Okay, everybody up to speed? The whole “crazed woman” trend in psychological thrillers has become an overused cliché. Basic Instinct, Single White Female, all of it. Furthermore, let’s take a look at the genre; psychological thriller. Yet there’s no attempt to understand these characters psychologically. Instead, what results is an irrational and overly emotional depiction of woman as sexual objects and sinful perpetrators of violence. Why does Alex obsess over Dan? The movie never really makes any attempt to answer this. Instead, director Lyne’s seeming fear of women reaches a violent dénouement in which Alex, the woman, is punished for…well, essentially for being a woman. Dan is never held accountable for his role in seducing and bedding Alex.
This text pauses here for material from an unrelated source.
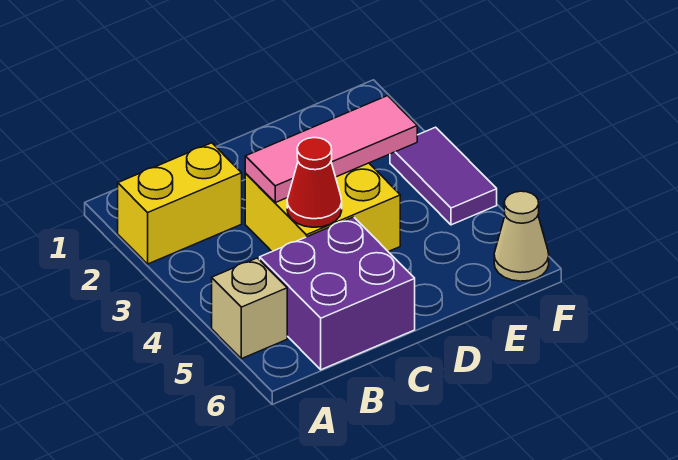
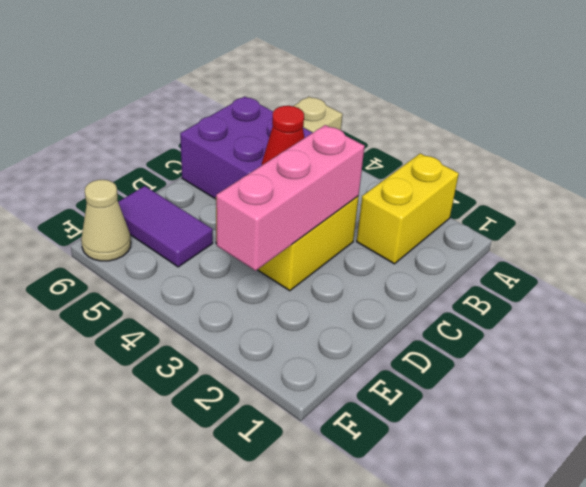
pink 1x3 tile [245,96,417,203] -> pink 1x3 brick [216,125,365,271]
purple 1x2 tile [390,127,497,225] -> purple 1x2 tile moved to [118,186,213,267]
This isn’t to say that he deserves everything that Alex does to him (although to be fair, Alex targets the women in his life, such as his wife and daughter, more than she antagonizes him), but Lyne seems incapable of allowing Dan to be guilty of, well, anything.

But the thing is- well, Dan is guilty. No, he’s not a bunny boiler, but he’s not innocent. He plays a role in their affair, even if he is the one that breaks it off. Honestly, the character of Dan feels like a male fantasy of, “well, I guess I’m just too hard to get over.” It’s a twisted form of flattery to the male portion of the audience, this idea that a woman could just really lose it for you. Granted, yes, there are mentally unstable women (just as there are men) who develop unhealthy fixations on certain people. Still, none of those real life instances are painted with such one-sidedness as Fatal Attraction.

Hell, even in the final moments, Dan escapes culpability and has a woman do the dirty work. While he tries to kill Alex by drowning her, it is his wife that ends up shooting and killing Alex. Lyne said in the commentary that it was decided to have his wife shoot Alex because it juxtaposed the two characters. Alex was now the victim. Again, Dan, who has a defined role in this dynamic, completely escapes wrongdoing. He isn’t even reprimanded for his indiscretion or straying from his wife. Instead, the finale suggests that the whole experience has brought the family unit closer together.

What Fatal Attraction leaves it audience with is a twisted portrayal of an almost pathological fear of women. Alex is the most obvious example of this phobia. She uses her wiles to destroy a man’s home life and she uses her femininity aggressively in her attempts to destroy the other women in Dan’s life. While the reality of the complexity of these dynamics is crucial to the psychological thriller, it is glossed over in Fatal Attraction.